There's no human involvement here, there's only the iron filings and the
magnet. Nobody is watching it, so there's no human observer. The iron
filings are the subject that values movement towards the object, the
magnet. It's pure inorganic patterns having some quality time with each
other. This inorganic level we see here is the inorganic level in the
stack I'd like to call "the universal stack". In this stack, humans are
(more or less) the end result, the top notch, just like the flip-flops
inside the computer in Lila.
However, sometimes Pirsig uses another stack that I'd like to call "the
human perspective stack". For example when he discusses the Victorian
moral codes, he describes them as social patterns. But they are social
patterns only if viewed from a human perspective. On the other hand, he
also calls "collective organization of cells into metazoan societies
called plants and animals" social patterns. But such social patterns are
not social from the human perspective stack, but they *are* from the
universal stack.
Are there more stacks?
Yes, You can for example find one stack inside a computer. The inorganic
level in a computer is not made of atoms and molecules, but by ones and
zeros. The laws of nature doesn't include gravity and electromagnetism
but only boolean logic such as and, or, not, etc. Computer viruses are a
very simple form of biological patterns built using those ones, zeros
and computer logic.
What's the point?
The point is to be able to recognize which stack each of us is using,
and then adapt one's argument when discussing the MoQ with someone else.
When you get to know these different stacks, it becomes pretty clear who
is primarily using which stack.
For example, the SOL people are, I think, exclusively using what I call
the human perspective stack. It even goes so far as to subsume the
entire universal stack into their intellectual level. But as we can see
here, it's actually not SOM they are subsuming, it's the universal stack.
For myself, I'm almost always using the universal stack. I'm trying to
discuss matters from the human perspective as well, but it mostly ends
up in a disagreement when I try to show some aspect of the level from
some other stack. It was such a relief to discuss this with Andy because
we could both move very easily between stacks without having to yell at
each other. If more people could do the same, we'd be having a great
time here very soon.
The computer stack is of somewhat limited use here since there aren't
that many here who are fluent in boolean logic and can understand what
it means to use that instead of our physical laws.

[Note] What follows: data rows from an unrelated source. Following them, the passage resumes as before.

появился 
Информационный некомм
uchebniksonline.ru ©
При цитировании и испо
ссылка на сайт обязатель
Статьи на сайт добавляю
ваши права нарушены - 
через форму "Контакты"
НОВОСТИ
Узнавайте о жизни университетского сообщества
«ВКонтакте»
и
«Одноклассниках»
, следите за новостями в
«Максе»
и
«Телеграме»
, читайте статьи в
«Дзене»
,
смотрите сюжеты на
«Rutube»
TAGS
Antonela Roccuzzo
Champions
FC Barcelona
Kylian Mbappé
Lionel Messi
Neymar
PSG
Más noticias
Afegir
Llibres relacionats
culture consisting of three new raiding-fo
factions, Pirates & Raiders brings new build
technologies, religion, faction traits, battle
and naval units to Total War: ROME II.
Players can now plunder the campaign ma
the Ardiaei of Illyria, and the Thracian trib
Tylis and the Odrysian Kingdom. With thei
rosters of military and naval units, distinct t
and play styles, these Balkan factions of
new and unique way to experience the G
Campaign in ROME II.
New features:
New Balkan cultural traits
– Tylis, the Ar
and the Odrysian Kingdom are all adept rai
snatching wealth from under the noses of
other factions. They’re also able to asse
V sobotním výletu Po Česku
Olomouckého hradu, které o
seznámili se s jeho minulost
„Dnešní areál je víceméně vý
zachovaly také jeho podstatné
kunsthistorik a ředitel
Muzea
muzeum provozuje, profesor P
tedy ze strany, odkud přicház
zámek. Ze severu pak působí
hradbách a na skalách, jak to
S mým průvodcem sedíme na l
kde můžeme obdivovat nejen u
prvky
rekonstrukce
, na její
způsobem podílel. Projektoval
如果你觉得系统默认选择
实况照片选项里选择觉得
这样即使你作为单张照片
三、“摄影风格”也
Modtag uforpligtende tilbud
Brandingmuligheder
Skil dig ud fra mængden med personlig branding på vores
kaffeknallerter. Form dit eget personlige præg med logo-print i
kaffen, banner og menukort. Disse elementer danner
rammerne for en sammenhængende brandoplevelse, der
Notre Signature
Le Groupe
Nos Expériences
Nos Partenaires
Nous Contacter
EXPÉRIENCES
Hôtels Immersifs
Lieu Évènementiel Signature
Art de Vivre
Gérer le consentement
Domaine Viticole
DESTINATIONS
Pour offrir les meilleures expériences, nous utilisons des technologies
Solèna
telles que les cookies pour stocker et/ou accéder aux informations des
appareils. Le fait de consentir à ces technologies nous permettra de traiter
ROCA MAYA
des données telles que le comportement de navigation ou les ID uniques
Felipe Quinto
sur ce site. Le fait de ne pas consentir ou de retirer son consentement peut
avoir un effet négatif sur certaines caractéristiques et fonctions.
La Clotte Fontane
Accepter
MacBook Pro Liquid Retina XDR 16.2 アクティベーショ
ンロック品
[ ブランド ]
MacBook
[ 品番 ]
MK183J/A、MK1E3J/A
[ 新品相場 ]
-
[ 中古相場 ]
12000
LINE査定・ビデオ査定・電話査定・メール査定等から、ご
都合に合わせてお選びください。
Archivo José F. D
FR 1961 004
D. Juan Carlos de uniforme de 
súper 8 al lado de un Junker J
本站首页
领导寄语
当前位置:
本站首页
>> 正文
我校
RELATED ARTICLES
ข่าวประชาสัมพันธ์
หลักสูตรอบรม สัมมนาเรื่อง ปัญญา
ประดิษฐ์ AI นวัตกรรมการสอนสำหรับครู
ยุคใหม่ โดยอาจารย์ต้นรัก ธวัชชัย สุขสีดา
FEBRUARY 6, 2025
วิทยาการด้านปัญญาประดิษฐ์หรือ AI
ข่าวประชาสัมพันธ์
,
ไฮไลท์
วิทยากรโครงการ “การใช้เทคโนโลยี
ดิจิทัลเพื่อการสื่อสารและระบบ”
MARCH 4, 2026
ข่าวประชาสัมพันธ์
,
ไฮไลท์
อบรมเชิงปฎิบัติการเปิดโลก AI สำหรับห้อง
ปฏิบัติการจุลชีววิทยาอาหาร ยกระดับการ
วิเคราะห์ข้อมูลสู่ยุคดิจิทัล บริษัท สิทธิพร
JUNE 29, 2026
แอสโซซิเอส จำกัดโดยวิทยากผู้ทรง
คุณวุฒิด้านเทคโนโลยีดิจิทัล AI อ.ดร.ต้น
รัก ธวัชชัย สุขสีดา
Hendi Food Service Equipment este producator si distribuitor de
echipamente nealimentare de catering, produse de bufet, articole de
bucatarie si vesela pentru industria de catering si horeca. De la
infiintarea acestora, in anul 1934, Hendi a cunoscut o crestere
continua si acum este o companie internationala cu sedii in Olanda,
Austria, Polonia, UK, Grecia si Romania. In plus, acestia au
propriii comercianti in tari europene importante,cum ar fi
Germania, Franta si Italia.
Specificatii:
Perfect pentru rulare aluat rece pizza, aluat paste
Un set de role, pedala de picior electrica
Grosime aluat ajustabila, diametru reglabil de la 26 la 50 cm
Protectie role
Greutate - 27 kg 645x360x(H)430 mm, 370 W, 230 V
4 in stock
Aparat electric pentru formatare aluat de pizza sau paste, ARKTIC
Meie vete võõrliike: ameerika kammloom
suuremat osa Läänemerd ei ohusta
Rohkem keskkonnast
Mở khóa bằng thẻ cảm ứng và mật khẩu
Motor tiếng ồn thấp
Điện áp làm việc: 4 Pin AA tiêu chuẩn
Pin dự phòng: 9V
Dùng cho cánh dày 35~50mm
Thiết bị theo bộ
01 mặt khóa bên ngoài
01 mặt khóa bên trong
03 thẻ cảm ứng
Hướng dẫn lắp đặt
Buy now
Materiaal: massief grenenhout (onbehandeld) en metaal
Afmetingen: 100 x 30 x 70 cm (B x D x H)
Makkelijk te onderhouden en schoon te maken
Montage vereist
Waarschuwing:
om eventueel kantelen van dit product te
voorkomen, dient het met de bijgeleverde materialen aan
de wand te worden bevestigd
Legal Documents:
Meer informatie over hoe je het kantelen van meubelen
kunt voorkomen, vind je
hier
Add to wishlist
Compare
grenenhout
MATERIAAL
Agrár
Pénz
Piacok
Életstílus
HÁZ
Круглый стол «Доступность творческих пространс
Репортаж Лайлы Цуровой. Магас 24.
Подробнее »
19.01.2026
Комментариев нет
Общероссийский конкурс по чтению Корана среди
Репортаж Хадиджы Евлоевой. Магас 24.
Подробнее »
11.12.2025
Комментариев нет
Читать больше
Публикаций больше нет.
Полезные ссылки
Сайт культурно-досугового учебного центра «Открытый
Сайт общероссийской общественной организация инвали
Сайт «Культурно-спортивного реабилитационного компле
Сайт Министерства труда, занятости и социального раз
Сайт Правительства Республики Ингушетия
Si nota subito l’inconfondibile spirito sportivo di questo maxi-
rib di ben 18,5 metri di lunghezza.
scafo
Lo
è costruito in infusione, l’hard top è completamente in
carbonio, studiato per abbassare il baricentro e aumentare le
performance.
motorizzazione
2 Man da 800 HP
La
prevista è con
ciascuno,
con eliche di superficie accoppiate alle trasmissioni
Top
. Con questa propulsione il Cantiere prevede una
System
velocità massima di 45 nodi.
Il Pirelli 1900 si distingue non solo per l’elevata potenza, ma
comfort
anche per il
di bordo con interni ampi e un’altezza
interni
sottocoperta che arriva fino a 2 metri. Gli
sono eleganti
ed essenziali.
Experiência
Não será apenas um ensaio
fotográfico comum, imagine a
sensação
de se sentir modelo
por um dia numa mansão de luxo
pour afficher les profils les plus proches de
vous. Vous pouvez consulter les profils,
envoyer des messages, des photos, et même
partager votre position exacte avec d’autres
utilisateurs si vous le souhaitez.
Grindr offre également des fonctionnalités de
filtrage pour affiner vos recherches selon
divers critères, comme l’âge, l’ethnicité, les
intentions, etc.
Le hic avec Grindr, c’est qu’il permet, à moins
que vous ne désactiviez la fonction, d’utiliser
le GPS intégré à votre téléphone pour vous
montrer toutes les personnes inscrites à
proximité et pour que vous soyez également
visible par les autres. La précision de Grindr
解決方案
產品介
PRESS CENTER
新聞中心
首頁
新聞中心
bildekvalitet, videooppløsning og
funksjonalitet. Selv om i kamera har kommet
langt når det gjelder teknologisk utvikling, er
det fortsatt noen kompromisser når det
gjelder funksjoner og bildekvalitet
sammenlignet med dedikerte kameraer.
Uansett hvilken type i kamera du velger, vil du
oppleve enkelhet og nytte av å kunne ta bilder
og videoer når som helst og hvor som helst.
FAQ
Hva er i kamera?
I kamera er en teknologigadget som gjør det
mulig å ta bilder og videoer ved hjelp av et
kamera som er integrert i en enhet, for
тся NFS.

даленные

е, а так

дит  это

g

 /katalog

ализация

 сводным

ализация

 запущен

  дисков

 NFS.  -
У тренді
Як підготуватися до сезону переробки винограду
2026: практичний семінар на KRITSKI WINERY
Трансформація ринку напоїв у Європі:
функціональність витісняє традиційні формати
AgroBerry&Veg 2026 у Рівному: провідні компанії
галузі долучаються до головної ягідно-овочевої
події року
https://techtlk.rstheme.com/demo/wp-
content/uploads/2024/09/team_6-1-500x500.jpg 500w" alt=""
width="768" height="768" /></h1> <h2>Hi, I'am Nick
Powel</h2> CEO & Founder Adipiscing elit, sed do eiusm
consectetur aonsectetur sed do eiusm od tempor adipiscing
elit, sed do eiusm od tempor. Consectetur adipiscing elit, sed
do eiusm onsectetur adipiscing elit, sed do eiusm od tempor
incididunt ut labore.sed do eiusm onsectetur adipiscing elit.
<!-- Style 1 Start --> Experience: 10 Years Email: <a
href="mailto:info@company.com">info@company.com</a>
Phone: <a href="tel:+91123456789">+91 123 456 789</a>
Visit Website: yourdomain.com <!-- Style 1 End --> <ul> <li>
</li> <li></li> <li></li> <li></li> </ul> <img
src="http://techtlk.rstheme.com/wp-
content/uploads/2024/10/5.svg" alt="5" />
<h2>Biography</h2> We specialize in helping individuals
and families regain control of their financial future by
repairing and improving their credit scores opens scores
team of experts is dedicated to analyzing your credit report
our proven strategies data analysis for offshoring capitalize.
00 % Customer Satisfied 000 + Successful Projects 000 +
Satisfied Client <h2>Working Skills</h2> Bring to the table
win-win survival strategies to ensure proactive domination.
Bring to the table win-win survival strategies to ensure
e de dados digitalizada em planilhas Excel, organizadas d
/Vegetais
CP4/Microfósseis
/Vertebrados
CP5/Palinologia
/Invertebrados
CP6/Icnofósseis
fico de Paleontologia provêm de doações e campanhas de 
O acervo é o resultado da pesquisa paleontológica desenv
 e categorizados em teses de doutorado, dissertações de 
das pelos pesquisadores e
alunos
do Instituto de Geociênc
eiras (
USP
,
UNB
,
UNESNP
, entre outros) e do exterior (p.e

Another cool thing about these stacks is that it gives us an opportunity
to examine the levels much more, and to really see if they can stand the
pressure from being tried out in every imaginable way. For example, the
inorganic level in the universal stack are built using atoms and our
physical laws, but the inorganic level in a computer is built using a
completely different set of stuff and laws. Can we define an inorganic
level that is general enough to support both of these stacks (and every
other stack we can find, or imagine)? If we can, the MoQ would truly
deserve the name meta-physics, because it would support not just one,
but any physics.
Perhaps Andy has some things to add here? I'm sure there are lots of fun
stuff to add about stacks and how to use them.